» Stored data
%%
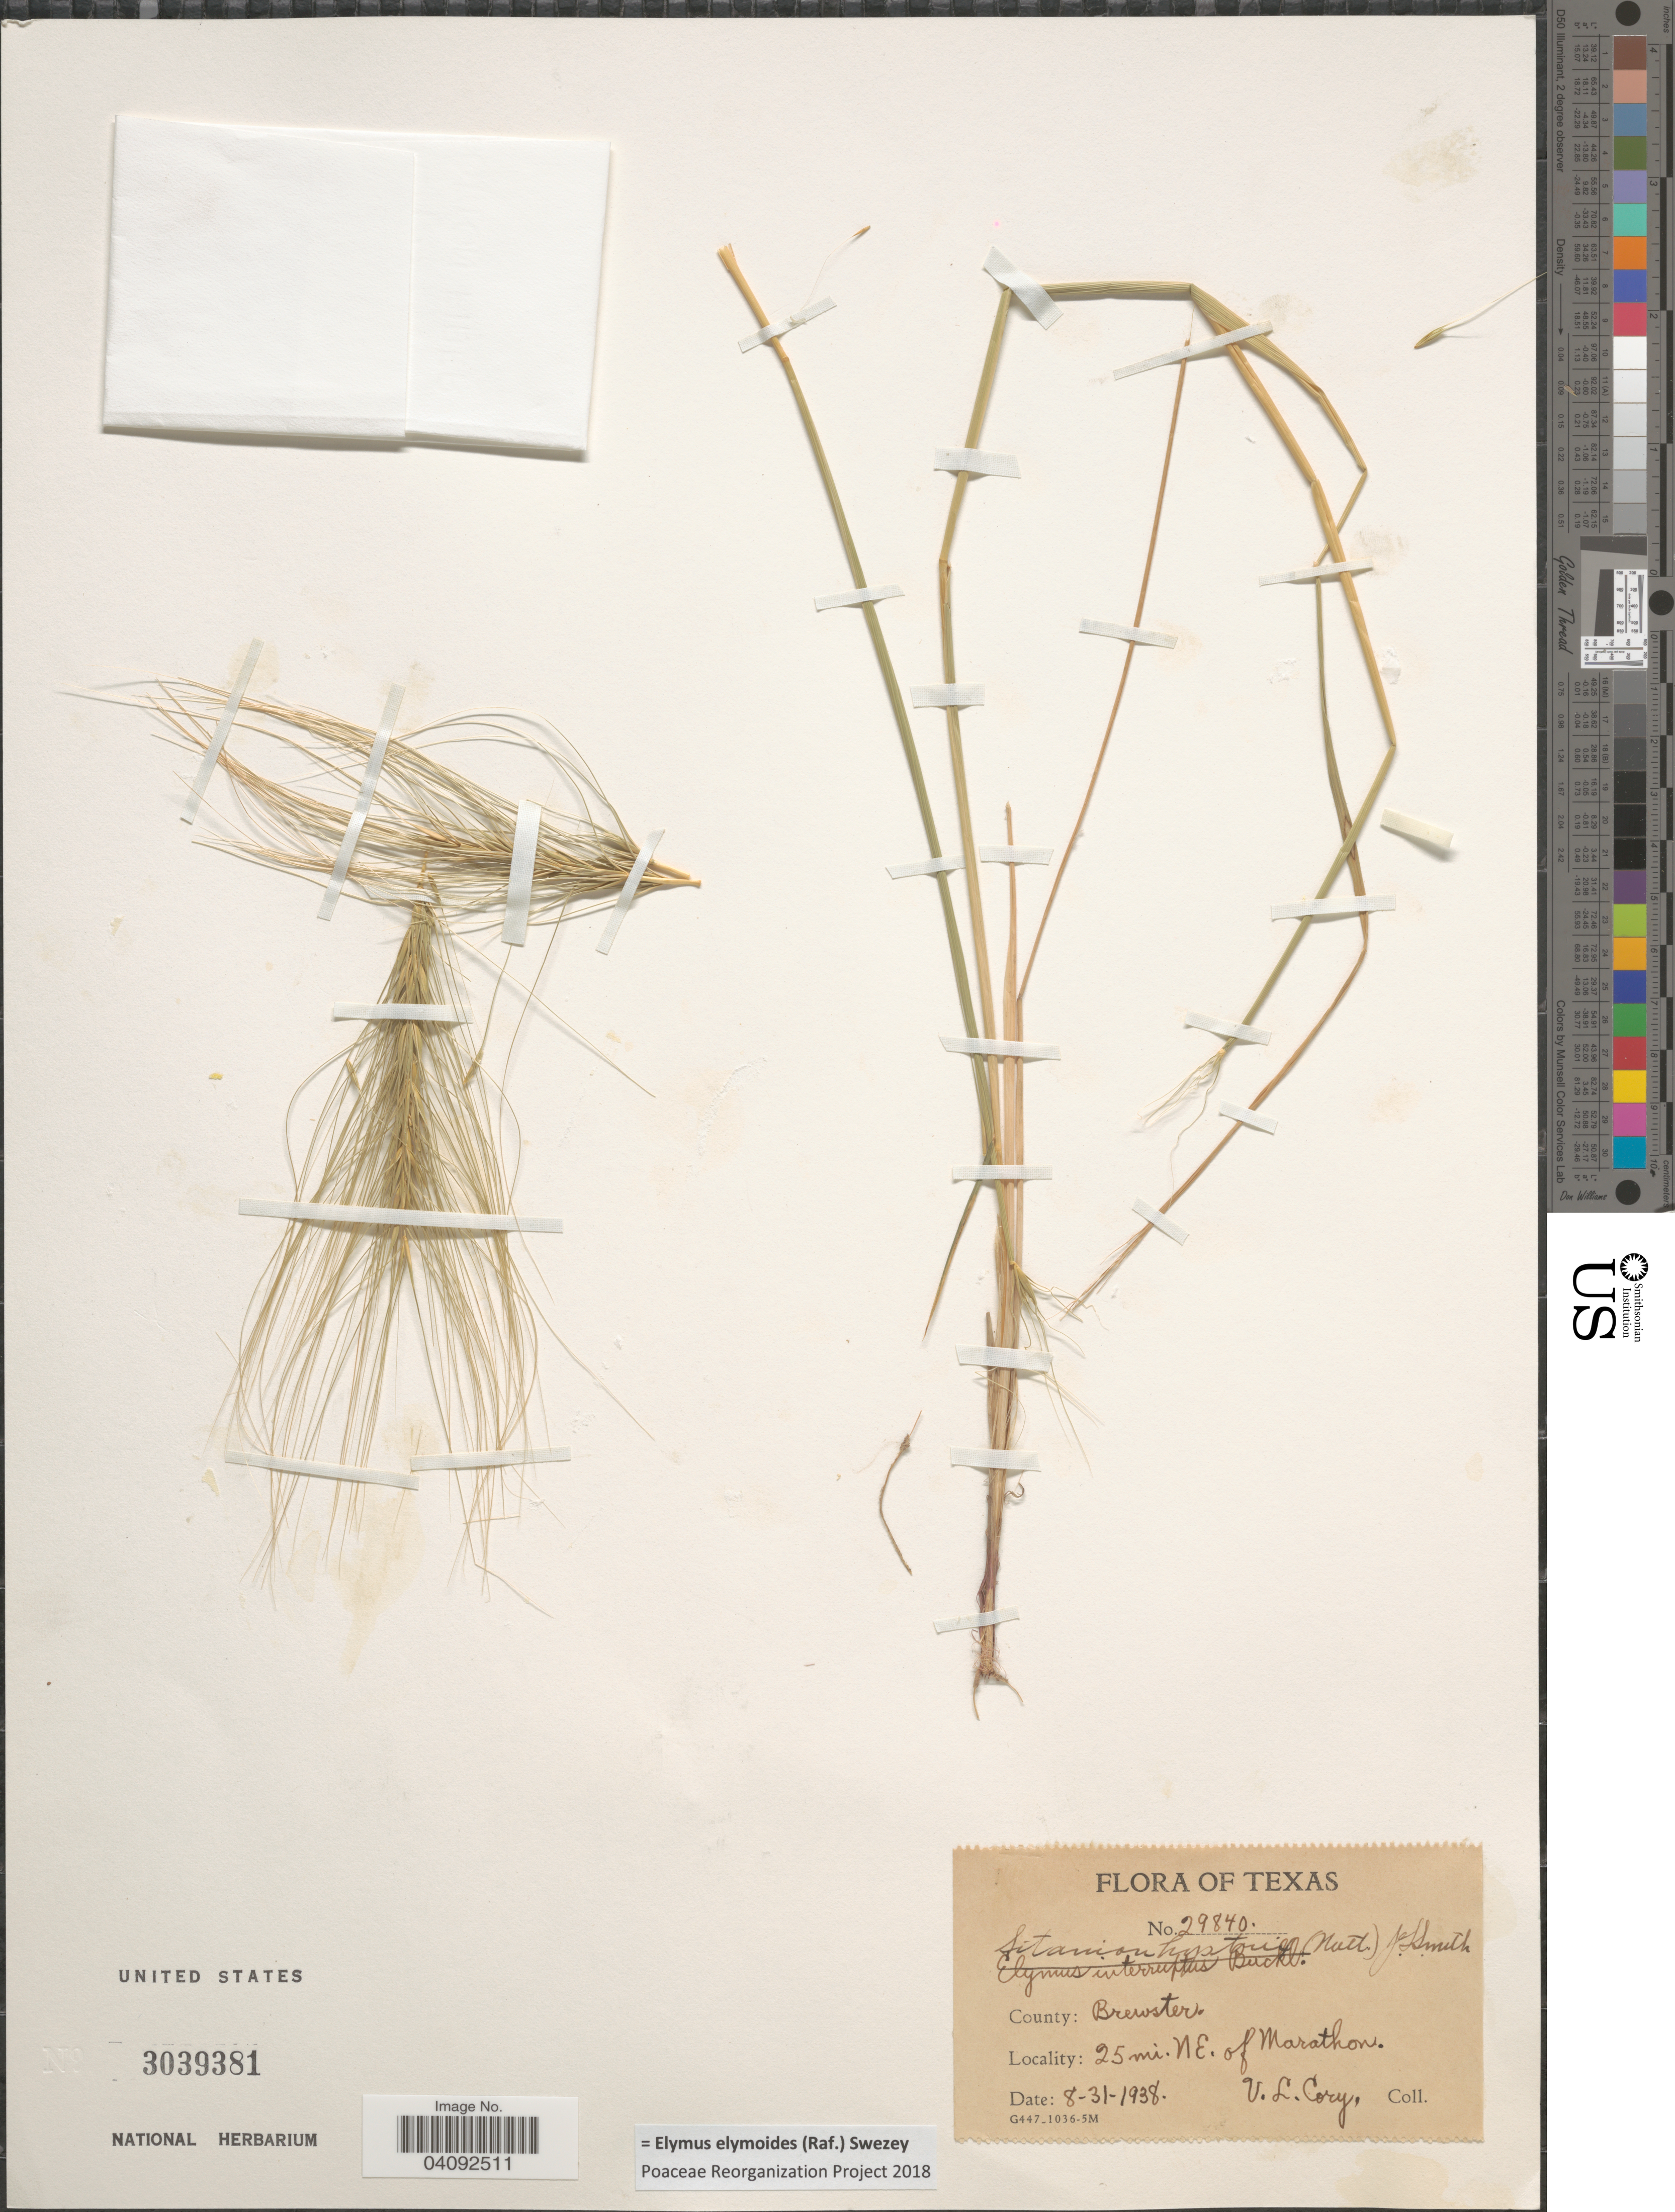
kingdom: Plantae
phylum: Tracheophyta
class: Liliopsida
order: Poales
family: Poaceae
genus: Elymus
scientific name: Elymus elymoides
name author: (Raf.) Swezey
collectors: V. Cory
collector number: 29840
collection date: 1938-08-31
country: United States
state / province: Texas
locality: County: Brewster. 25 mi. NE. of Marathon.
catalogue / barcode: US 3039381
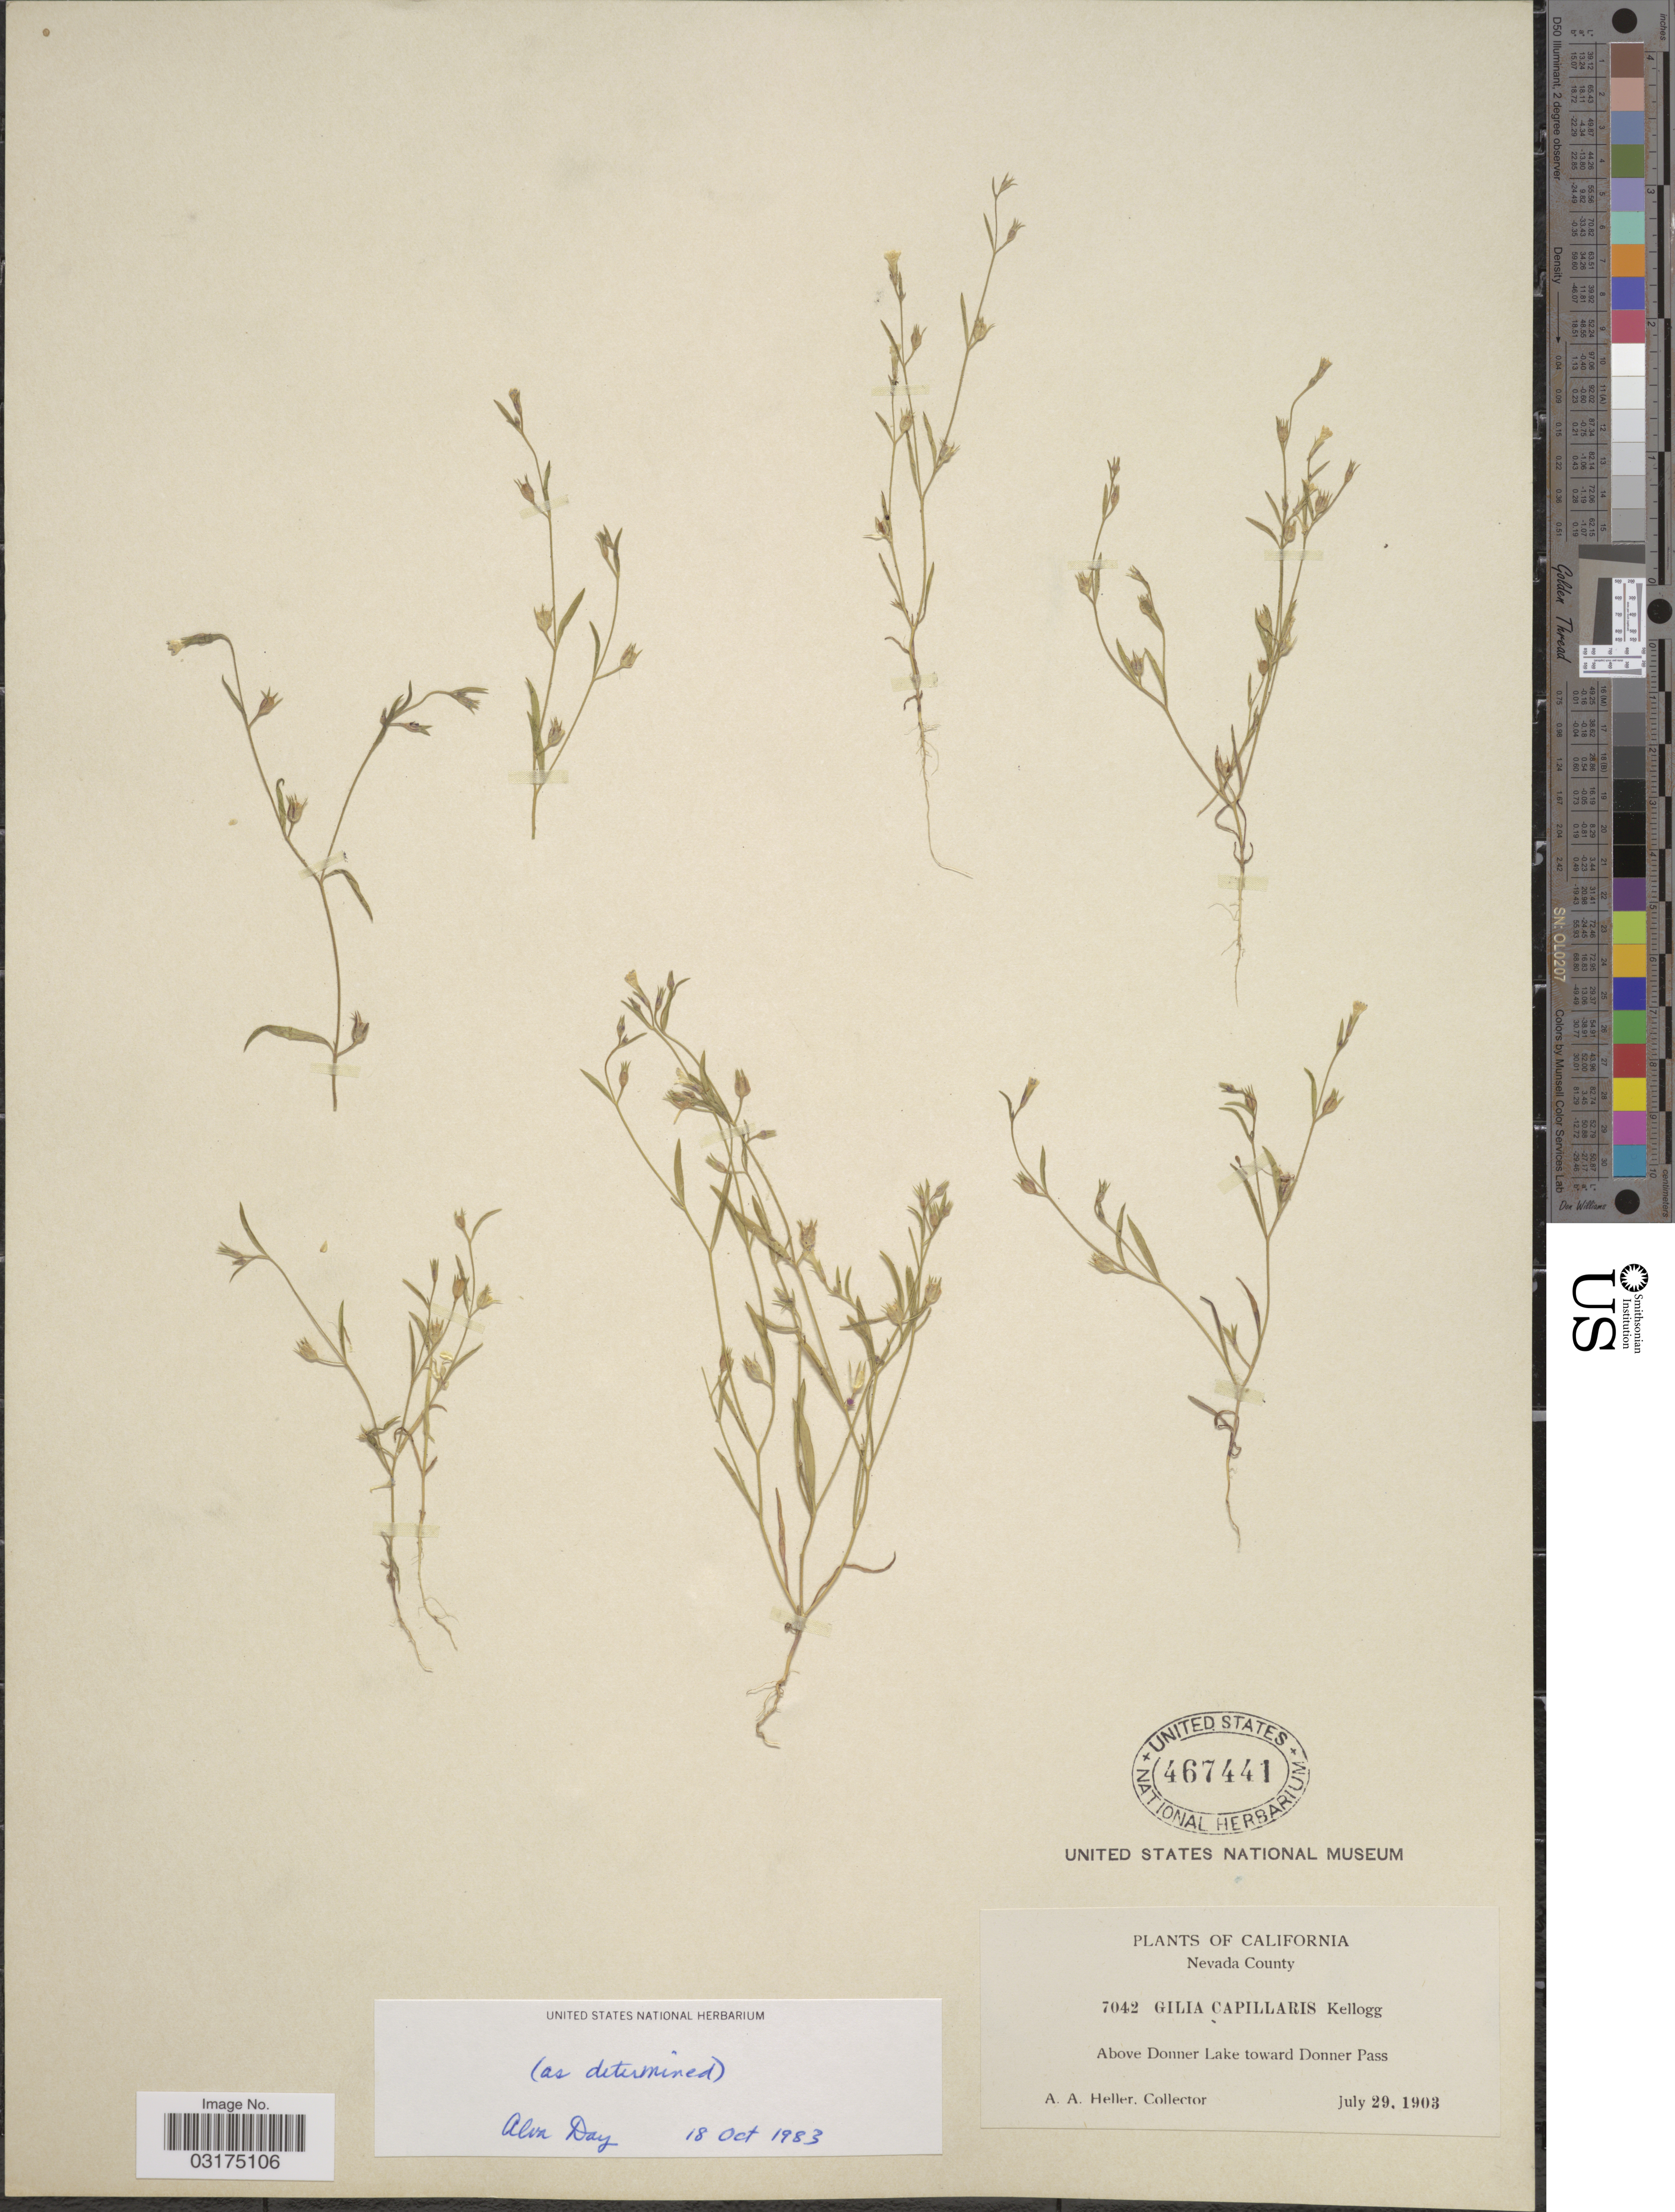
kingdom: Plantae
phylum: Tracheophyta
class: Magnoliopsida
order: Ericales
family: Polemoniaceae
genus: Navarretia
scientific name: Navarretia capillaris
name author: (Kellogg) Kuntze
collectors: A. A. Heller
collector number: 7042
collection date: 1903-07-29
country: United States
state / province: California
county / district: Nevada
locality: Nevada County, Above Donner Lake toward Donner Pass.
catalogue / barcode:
%%
» What is required
Can you recast every line of the rows above as a numbered list, skipping any blank lines and leaving the pictures out?

» Written answer
1. kingdom: Plantae
2. phylum: Tracheophyta
3. class: Liliopsida
4. order: Poales
5. family: Poaceae
6. genus: Elymus
7. scientific name: Elymus elymoides
8. name author: (Raf.) Swezey
9. collectors: V. Cory
10. collector number: 29840
11. collection date: 1938-08-31
12. country: United States
13. state / province: Texas
14. locality: County: Brewster. 25 mi. NE. of Marathon.
15. catalogue / barcode: US 3039381
16. kingdom: Plantae
17. phylum: Tracheophyta
18. class: Magnoliopsida
19. order: Ericales
20. family: Polemoniaceae
21. genus: Navarretia
22. scientific name: Navarretia capillaris
23. name author: (Kellogg) Kuntze
24. collectors: A. A. Heller
25. collector number: 7042
26. collection date: 1903-07-29
27. country: United States
28. state / province: California
29. county / district: Nevada
30. locality: Nevada County, Above Donner Lake toward Donner Pass.
31. catalogue / barcode:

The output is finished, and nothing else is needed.